● **REQUEST**
Each record needs to be echoed exactly; can you do that?

(Collected data)
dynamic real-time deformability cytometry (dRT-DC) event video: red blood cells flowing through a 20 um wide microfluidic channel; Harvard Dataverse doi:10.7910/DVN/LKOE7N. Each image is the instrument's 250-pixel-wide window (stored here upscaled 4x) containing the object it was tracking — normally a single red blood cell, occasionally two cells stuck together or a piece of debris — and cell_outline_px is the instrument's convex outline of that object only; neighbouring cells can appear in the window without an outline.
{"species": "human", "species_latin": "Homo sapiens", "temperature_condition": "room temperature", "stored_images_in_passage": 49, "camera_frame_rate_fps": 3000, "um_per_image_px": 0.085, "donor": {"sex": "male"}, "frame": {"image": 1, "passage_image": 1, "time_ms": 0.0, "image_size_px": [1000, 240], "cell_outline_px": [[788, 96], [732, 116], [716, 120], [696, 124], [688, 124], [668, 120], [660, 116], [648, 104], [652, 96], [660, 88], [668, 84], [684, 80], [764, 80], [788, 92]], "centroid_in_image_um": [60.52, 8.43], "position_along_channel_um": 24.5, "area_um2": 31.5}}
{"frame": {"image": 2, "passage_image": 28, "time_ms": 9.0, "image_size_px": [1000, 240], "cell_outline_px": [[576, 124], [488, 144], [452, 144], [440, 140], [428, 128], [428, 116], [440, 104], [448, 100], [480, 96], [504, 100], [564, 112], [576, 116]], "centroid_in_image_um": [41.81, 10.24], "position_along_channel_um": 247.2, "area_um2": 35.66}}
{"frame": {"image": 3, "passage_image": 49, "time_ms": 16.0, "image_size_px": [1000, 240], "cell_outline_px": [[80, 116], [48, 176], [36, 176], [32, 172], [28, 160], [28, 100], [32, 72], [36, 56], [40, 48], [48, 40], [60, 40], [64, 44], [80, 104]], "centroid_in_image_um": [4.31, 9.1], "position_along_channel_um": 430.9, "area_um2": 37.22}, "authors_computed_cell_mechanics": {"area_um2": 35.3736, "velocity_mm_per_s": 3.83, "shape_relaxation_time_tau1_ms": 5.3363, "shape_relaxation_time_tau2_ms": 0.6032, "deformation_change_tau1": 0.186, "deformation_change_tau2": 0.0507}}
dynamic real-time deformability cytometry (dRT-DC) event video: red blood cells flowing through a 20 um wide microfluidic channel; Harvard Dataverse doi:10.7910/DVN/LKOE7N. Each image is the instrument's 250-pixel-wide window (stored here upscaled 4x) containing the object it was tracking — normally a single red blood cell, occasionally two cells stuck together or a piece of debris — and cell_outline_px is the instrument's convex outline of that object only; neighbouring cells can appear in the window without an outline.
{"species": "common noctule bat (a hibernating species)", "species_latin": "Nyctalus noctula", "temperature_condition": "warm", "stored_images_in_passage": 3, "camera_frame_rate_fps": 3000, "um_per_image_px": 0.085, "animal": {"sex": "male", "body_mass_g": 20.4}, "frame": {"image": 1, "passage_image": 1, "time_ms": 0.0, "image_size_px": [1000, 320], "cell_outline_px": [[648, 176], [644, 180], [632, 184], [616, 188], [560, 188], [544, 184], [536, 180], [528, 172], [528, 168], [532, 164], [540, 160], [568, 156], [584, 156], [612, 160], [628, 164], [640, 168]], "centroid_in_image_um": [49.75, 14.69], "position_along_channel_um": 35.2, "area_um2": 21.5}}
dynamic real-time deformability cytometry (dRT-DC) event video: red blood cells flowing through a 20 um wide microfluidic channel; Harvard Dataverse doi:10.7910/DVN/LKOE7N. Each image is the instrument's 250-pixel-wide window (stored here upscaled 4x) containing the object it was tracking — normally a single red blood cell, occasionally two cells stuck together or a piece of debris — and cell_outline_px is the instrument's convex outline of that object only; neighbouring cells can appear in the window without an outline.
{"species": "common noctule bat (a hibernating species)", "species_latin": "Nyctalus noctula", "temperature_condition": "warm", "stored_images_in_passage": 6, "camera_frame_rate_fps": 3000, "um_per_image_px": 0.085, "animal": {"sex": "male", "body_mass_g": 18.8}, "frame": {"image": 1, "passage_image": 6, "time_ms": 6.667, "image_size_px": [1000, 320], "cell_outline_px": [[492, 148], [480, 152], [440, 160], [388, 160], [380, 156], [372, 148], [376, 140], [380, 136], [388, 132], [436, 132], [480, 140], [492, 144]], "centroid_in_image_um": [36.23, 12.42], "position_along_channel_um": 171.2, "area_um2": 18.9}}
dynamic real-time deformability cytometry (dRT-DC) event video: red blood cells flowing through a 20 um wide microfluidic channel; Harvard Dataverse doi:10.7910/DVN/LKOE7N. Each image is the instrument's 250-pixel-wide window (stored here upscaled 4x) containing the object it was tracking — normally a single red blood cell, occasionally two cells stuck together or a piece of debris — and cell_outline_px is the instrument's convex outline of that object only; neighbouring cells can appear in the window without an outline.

● **TASK OUTPUT**
dynamic real-time deformability cytometry (dRT-DC) event video: red blood cells flowing through a 20 um wide microfluidic channel; Harvard Dataverse doi:10.7910/DVN/LKOE7N. Each image is the instrument's 250-pixel-wide window (stored here upscaled 4x) containing the object it was tracking — normally a single red blood cell, occasionally two cells stuck together or a piece of debris — and cell_outline_px is the instrument's convex outline of that object only; neighbouring cells can appear in the window without an outline.
{"species": "human", "species_latin": "Homo sapiens", "temperature_condition": "room temperature", "stored_images_in_passage": 49, "camera_frame_rate_fps": 3000, "um_per_image_px": 0.085, "donor": {"sex": "male"}, "frame": {"image": 1, "passage_image": 1, "time_ms": 0.0, "image_size_px": [1000, 240], "cell_outline_px": [[788, 96], [732, 116], [716, 120], [696, 124], [688, 124], [668, 120], [660, 116], [648, 104], [652, 96], [660, 88], [668, 84], [684, 80], [764, 80], [788, 92]], "centroid_in_image_um": [60.52, 8.43], "position_along_channel_um": 24.5, "area_um2": 31.5}}
{"frame": {"image": 2, "passage_image": 28, "time_ms": 9.0, "image_size_px": [1000, 240], "cell_outline_px": [[576, 124], [488, 144], [452, 144], [440, 140], [428, 128], [428, 116], [440, 104], [448, 100], [480, 96], [504, 100], [564, 112], [576, 116]], "centroid_in_image_um": [41.81, 10.24], "position_along_channel_um": 247.2, "area_um2": 35.66}}
{"frame": {"image": 3, "passage_image": 49, "time_ms": 16.0, "image_size_px": [1000, 240], "cell_outline_px": [[80, 116], [48, 176], [36, 176], [32, 172], [28, 160], [28, 100], [32, 72], [36, 56], [40, 48], [48, 40], [60, 40], [64, 44], [80, 104]], "centroid_in_image_um": [4.31, 9.1], "position_along_channel_um": 430.9, "area_um2": 37.22}, "authors_computed_cell_mechanics": {"area_um2": 35.3736, "velocity_mm_per_s": 3.83, "shape_relaxation_time_tau1_ms": 5.3363, "shape_relaxation_time_tau2_ms": 0.6032, "deformation_change_tau1": 0.186, "deformation_change_tau2": 0.0507}}
dynamic real-time deformability cytometry (dRT-DC) event video: red blood cells flowing through a 20 um wide microfluidic channel; Harvard Dataverse doi:10.7910/DVN/LKOE7N. Each image is the instrument's 250-pixel-wide window (stored here upscaled 4x) containing the object it was tracking — normally a single red blood cell, occasionally two cells stuck together or a piece of debris — and cell_outline_px is the instrument's convex outline of that object only; neighbouring cells can appear in the window without an outline.
{"species": "common noctule bat (a hibernating species)", "species_latin": "Nyctalus noctula", "temperature_condition": "warm", "stored_images_in_passage": 3, "camera_frame_rate_fps": 3000, "um_per_image_px": 0.085, "animal": {"sex": "male", "body_mass_g": 20.4}, "frame": {"image": 1, "passage_image": 1, "time_ms": 0.0, "image_size_px": [1000, 320], "cell_outline_px": [[648, 176], [644, 180], [632, 184], [616, 188], [560, 188], [544, 184], [536, 180], [528, 172], [528, 168], [532, 164], [540, 160], [568, 156], [584, 156], [612, 160], [628, 164], [640, 168]], "centroid_in_image_um": [49.75, 14.69], "position_along_channel_um": 35.2, "area_um2": 21.5}}
dynamic real-time deformability cytometry (dRT-DC) event video: red blood cells flowing through a 20 um wide microfluidic channel; Harvard Dataverse doi:10.7910/DVN/LKOE7N. Each image is the instrument's 250-pixel-wide window (stored here upscaled 4x) containing the object it was tracking — normally a single red blood cell, occasionally two cells stuck together or a piece of debris — and cell_outline_px is the instrument's convex outline of that object only; neighbouring cells can appear in the window without an outline.
{"species": "common noctule bat (a hibernating species)", "species_latin": "Nyctalus noctula", "temperature_condition": "warm", "stored_images_in_passage": 6, "camera_frame_rate_fps": 3000, "um_per_image_px": 0.085, "animal": {"sex": "male", "body_mass_g": 18.8}, "frame": {"image": 1, "passage_image": 6, "time_ms": 6.667, "image_size_px": [1000, 320], "cell_outline_px": [[492, 148], [480, 152], [440, 160], [388, 160], [380, 156], [372, 148], [376, 140], [380, 136], [388, 132], [436, 132], [480, 140], [492, 144]], "centroid_in_image_um": [36.23, 12.42], "position_along_channel_um": 171.2, "area_um2": 18.9}}
dynamic real-time deformability cytometry (dRT-DC) event video: red blood cells flowing through a 20 um wide microfluidic channel; Harvard Dataverse doi:10.7910/DVN/LKOE7N. Each image is the instrument's 250-pixel-wide window (stored here upscaled 4x) containing the object it was tracking — normally a single red blood cell, occasionally two cells stuck together or a piece of debris — and cell_outline_px is the instrument's convex outline of that object only; neighbouring cells can appear in the window without an outline.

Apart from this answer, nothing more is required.